* EXTRACT PROVIDED
So this is the fully loaded benefits before they um make their selections.
And FY27, you will actually see them go down based off of their selections.
We just anticipate that they're gonna select everything, and it also includes um with a family.
So it's not the true calls, it's just an anticipated budget for the benefits.
So for any position that we don't have in place yet, we would expect to see a 59% benefit rate.
It be it's based off of the salary, so no, it's gonna vary.
Um, because it's FICA, it's Viva, um, it is pension and health benefits.
We budget approximately uh 27,000 just for benefits, health benefits alone.
Okay, so it's uh I get what you're saying.
So it's a flat amount that we're budgeting, and so for somebody with a higher salary, it would be a lower percent.
You'll see an increase in benefits for a higher salary for the Viva, for the FICA, um, and for the pension.
Right.
It's a mix.
Yeah.
So some things are responsive, some things change with salary, some things do not.

* DATA FOR REVIEW
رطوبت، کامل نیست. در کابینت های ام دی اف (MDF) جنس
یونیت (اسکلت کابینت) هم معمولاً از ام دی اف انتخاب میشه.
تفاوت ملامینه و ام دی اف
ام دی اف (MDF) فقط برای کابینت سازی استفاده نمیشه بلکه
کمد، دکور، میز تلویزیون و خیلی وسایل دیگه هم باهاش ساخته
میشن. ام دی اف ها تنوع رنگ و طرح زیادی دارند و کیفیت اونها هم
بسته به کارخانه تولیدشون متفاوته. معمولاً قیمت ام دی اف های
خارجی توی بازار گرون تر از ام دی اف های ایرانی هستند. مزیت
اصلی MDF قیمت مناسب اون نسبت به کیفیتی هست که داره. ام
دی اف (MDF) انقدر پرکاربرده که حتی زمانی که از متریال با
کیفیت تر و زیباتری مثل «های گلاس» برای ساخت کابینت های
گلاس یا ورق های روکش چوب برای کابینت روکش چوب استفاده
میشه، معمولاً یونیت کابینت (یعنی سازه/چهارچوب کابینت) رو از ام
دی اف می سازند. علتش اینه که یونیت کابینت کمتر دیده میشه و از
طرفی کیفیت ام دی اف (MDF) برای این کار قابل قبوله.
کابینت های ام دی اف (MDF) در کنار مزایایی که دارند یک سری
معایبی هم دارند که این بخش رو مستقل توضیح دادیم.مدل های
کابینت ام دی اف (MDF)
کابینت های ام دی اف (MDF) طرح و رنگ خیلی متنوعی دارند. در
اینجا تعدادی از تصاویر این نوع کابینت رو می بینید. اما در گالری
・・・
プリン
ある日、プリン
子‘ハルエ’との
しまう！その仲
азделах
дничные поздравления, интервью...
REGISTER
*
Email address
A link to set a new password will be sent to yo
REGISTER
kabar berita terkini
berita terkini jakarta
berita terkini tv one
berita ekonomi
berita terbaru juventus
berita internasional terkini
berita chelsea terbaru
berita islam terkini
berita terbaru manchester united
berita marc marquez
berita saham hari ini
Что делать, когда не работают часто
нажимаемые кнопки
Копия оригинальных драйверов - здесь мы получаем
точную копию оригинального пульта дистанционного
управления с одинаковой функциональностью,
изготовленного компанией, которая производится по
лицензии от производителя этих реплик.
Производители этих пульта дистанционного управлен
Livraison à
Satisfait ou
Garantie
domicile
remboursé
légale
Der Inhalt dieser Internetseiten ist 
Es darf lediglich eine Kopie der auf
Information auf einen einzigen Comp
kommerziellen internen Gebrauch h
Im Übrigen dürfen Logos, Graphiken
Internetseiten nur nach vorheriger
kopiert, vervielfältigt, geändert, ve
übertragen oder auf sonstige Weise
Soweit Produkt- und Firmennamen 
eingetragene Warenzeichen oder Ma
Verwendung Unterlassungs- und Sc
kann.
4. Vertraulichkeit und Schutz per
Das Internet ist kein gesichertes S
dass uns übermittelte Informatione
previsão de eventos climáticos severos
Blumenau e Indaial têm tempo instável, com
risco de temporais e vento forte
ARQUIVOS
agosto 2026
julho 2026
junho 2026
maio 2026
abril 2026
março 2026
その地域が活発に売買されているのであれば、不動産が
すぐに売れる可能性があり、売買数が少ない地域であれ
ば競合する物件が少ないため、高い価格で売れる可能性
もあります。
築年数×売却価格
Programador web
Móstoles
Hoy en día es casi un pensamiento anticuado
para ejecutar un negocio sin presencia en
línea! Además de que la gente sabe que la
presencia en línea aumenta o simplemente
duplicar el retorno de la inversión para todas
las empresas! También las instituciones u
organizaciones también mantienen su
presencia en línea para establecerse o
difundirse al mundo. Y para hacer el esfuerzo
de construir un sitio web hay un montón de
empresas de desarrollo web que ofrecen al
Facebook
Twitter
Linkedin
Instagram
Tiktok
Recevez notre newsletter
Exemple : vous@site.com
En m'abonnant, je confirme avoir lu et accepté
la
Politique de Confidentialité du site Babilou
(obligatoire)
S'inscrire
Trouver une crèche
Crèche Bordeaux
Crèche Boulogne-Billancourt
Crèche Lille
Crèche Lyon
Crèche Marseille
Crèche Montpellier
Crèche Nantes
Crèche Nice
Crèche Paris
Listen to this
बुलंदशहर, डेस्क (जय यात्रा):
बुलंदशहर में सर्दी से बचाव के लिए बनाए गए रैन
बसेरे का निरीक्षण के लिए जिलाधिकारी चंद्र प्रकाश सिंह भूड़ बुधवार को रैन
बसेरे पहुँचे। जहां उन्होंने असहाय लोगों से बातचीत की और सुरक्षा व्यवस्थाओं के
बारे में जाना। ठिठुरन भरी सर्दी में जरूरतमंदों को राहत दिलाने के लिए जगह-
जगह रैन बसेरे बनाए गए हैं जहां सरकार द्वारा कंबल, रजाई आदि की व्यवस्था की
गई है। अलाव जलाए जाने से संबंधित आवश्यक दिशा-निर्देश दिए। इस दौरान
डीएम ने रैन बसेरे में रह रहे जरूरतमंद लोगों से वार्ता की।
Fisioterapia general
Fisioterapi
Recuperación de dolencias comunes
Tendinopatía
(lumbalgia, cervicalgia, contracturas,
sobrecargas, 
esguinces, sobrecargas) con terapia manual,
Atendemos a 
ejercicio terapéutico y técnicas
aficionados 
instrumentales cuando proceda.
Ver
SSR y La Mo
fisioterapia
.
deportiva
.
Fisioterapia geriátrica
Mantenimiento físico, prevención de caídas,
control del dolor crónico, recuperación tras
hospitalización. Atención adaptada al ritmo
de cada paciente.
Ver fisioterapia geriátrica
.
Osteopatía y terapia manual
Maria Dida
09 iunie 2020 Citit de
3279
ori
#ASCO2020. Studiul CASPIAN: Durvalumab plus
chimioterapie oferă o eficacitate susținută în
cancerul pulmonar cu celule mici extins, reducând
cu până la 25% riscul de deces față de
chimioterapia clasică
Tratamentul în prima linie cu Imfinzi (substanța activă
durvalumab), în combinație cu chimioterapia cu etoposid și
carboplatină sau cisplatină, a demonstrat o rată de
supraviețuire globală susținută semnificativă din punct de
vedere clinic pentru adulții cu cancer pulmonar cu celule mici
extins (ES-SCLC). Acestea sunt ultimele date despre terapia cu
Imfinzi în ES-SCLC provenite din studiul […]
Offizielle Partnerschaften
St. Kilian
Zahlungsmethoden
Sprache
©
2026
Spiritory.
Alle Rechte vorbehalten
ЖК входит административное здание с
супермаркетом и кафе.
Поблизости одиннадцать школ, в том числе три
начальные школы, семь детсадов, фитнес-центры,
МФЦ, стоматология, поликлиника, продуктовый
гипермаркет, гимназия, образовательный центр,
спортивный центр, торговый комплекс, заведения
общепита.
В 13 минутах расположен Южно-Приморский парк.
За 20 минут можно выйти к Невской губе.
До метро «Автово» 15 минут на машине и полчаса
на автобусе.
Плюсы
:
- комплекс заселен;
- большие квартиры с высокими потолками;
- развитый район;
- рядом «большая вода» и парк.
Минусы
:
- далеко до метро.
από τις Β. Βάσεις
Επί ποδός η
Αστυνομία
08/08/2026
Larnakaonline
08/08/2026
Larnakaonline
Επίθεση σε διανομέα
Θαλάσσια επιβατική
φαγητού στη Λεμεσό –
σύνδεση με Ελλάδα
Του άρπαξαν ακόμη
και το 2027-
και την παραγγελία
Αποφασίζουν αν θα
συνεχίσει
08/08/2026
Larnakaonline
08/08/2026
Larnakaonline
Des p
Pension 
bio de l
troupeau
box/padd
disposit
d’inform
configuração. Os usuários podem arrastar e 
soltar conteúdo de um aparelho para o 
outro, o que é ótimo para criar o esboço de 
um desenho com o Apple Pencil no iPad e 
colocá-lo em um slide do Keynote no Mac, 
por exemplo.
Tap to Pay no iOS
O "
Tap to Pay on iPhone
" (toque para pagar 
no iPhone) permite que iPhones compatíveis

* EXERCISES
1. According to the benefits transcript, what benefit rate is expected for any position that is not yet in place?
2. Reproduce the benefits transcript word for word, starting at "So it's not" and ending at "what you're saying.".
The records have nothing to do with the benefits transcript.

* SOLUTIONS IN ORDER
1. A 59% benefit rate.

2.
So it's not the true calls, it's just an anticipated budget for the benefits.
So for any position that we don't have in place yet, we would expect to see a 59% benefit rate.
It be it's based off of the salary, so no, it's gonna vary.
Um, because it's FICA, it's Viva, um, it is pension and health benefits.
We budget approximately uh 27,000 just for benefits, health benefits alone.
Okay, so it's uh I get what you're saying.